Oh, it has taken me 9 1/2 years to realize this and I don’t like it. I feel like an unfit mother, I feel like I am ‘anti’ my son. I am crushed I could even think these things. Ha, when I finally admited all of this to my husband when we were at the pool, he looked at me and said, “Those are all the things I love about that goofy guy.” Then, he said, “Do you think you want…to maybe go to a group, like a support group?” I looked at him quickly and he started to laugh, knowing before I did what my answer was going to be. “No, thank you.” I don’t need a support group, really that isn’t what I need, I think I have just all these years thought I would/could ‘cure’ him. I thought if I spent enough on vitamins/supplements, fed him the right food, kept chemicals away from him, he would sort of just ‘get better’. By no means does my coming to this conclusion mean he still won’t get vitamins/supplements, Organic/Free Range foods, be allowed to have chemicals around him or drink out of plastic cups again..I have learned my lesson with those things, they are just plain bad for everyone. But crap, I have a special needs child and nothing, NOTHING is going to change that. No amount of prayer, no amount of therapy, wishing, praying more, anything, nothing is going to change that he will always struggle, he will always be different, and my heart will always ache just a little bit watching him go through life.

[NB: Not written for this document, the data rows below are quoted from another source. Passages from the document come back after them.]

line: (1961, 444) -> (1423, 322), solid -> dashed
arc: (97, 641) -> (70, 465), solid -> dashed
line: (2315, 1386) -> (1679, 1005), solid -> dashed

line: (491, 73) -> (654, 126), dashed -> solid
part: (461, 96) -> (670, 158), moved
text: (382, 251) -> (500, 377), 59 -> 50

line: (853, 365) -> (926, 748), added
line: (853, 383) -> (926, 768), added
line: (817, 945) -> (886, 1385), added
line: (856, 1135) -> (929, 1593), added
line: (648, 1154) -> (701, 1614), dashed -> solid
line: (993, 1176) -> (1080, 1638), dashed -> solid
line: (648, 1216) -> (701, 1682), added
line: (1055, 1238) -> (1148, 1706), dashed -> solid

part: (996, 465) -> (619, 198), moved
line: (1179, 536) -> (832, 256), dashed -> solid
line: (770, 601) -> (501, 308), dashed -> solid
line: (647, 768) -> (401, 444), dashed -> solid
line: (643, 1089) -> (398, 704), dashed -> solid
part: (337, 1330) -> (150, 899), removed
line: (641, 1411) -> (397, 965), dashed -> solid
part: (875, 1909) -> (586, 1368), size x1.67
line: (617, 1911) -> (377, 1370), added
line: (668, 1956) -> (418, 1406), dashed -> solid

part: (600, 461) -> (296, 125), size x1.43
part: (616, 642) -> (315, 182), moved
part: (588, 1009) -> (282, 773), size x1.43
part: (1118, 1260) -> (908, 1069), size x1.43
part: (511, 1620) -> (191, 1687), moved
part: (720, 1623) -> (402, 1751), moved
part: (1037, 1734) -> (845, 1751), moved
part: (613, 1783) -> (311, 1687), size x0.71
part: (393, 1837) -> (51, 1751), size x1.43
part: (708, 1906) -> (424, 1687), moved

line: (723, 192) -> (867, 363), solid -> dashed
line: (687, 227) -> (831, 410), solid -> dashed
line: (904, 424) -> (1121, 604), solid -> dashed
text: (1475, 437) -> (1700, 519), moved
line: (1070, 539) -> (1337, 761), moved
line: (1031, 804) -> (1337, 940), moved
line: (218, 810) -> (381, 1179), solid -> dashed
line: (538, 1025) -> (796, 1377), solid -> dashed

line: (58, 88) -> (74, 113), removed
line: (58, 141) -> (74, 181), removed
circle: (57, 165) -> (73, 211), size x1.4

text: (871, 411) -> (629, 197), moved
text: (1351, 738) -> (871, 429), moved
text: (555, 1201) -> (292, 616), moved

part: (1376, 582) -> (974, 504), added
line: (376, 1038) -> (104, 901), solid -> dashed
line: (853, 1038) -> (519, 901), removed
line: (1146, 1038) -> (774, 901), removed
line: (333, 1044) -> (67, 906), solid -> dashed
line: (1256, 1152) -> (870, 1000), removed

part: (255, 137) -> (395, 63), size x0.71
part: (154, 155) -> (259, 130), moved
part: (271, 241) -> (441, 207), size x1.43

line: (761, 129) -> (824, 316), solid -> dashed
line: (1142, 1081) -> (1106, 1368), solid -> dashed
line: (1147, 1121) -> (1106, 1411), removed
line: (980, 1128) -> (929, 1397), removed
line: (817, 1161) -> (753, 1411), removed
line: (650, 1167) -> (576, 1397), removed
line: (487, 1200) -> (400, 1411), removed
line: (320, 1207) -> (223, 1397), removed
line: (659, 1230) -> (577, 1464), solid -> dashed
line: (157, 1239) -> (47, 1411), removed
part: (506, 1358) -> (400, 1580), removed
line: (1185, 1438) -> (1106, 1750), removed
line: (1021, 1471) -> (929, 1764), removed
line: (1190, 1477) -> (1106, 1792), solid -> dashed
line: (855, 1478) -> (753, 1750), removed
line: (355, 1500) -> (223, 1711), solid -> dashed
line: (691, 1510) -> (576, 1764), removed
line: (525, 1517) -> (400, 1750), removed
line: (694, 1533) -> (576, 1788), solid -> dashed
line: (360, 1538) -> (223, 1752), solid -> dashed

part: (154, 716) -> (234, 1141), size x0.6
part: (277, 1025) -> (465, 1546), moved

I pictured my life with a house full of boys, I pictured my life sitting on the sidelines of fields, freezing in hockey arena’s, watching my boy(s) play football, baseball, and hockey. I pictured an endless array of games, sporting equipment and friends. Oh the friends. I ache mostly for my son because he desires so much to have friends and it just doesn’t happen easy for him. He is very similar to his mommy that way, and it hurts me the most when I look back at my childhood and how lonely and weird I felt growing up, I just would do anything to not let him go through that, to feel those feelings, to struggle in school and ugh…it just sucks! Why can’t everyone see my little boyfriend for who he is? He is awesome, he is really funny, darn cute, and well a bit quirky! I love that guy so much, I wish I could take all his pain away, I wish I could make him ‘normal’ but I can’t and that just plain SUCKS! Aren’t I as mom supposed to be able to fix everything?! (With exception to the garage, hole in my kitchen floor, and putting up trim.) Shouldn’t I be able to get him friends, interest him in sports, and stop him from watching water?!
Yuck…I think I just figured out the crappy part of being ‘mom’.